In my past life, I was the facility manager for a hospital complex. Of course, every winter we would have some employee slip and fall on ice on their way into work from the parking lot. One employee did it in the same spot four days in a row. Obviously, the facility did what we could to make the journey hazard free, but it is winter in the Midwest, and things freeze and thaw, and freeze again.


We were told by our legal beagle's that we had to provide "slippery ice" training to all employees, volunteers, students, contractors, etc. in order to CYA.


And that's exactly what we did.


thebotanyguy 12/01/2011 10:57AM
The article may seem to include information that is self-evident, perhaps even a bit silly to those of us who have experienced many winters. But there are a couple of points that need to be made.


1. The link points to an article from the University of Wisconsin Department of Environment, Health & Safety. The mission of that department is to reduce accidents and, in general, promote workplace safety. The article is not out of line with that mission. I work at another midwestern university, and we also have a Department of Environmental Health and Safety. Our graduate assistants are required to watch a number of online safety videos before they are allowed to teach or work in labs. Much of the information may seem self-evident, like fire safety, but some useful information is also presented (e.g. how to dispose of hazardous waste, what to do for a chemical spill). The point is that while some of it may be CYA policy, one cannot underestimate the ignorance (and I do not mean that pejoratively) of new employees.
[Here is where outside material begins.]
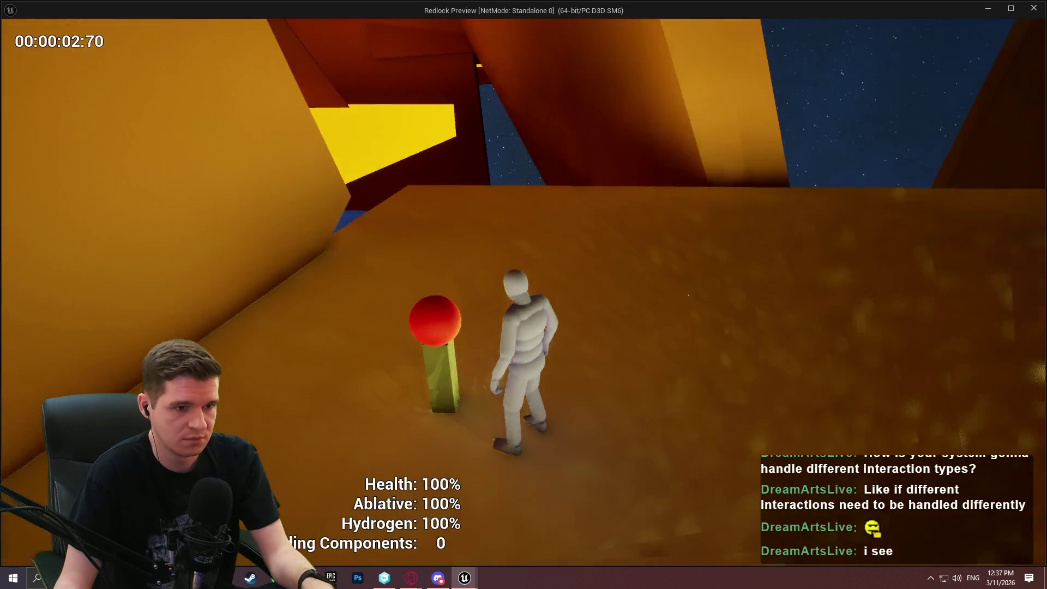
pyautogui.press('w')
pyautogui.press('super')
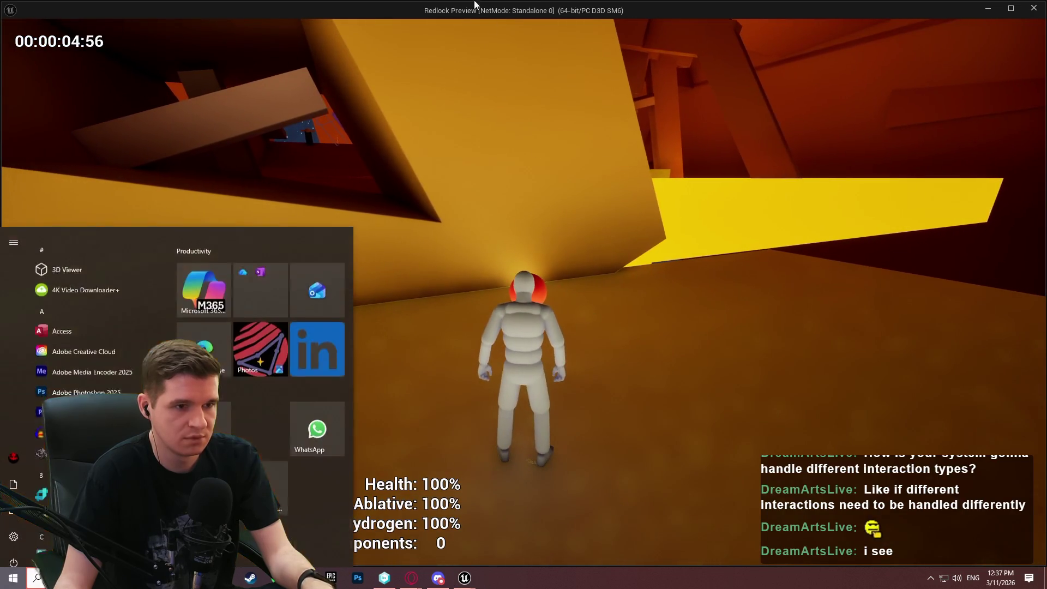
pyautogui.press('Escape')
pyautogui.press('alt+Tab')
2. A large university like UW-Madison has a large annual influx of new students and staff from places that do not experience ice and snow. I think that many of them welcome a bit of helpful advice on how to cope.
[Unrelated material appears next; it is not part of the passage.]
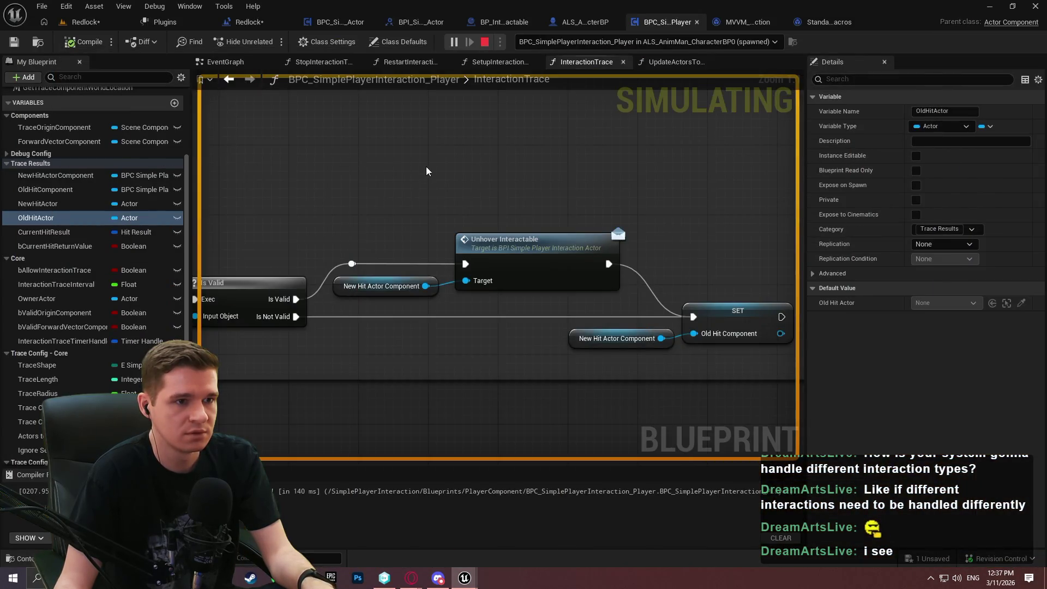
# Stop the session and review the Break Hit Result, Get Component by Class and SET chain.
pyautogui.click(484, 42)
pyautogui.scroll(-6, 418, 243)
Wetlander 12/01/2011 07:24AM
Well, it will be easy to see who read the article! Imagine taking a walk down State Street in Madison and everybody is walking like penguins, HA HA. If you see them get into a car... RUN!


Cue the Wisconsin jokes!
Savage Voyageur 11/30/2011 10:50PM
We need less Government in our lives. Come on man, Walk like a penguin, are they kidding?
Cedarboy 11/30/2011 08:10PM
Makes you wonder how many folks had to read AND approve of that bit of useful info before it could be posted.
OBX2Kayak 11/30/2011 07:49PM
Ya gotta love it. Here's an example of your (Wisconsin) tax dollars at work ...
How to walk on ice

I'm still looking for instructions on how to write your name in snow.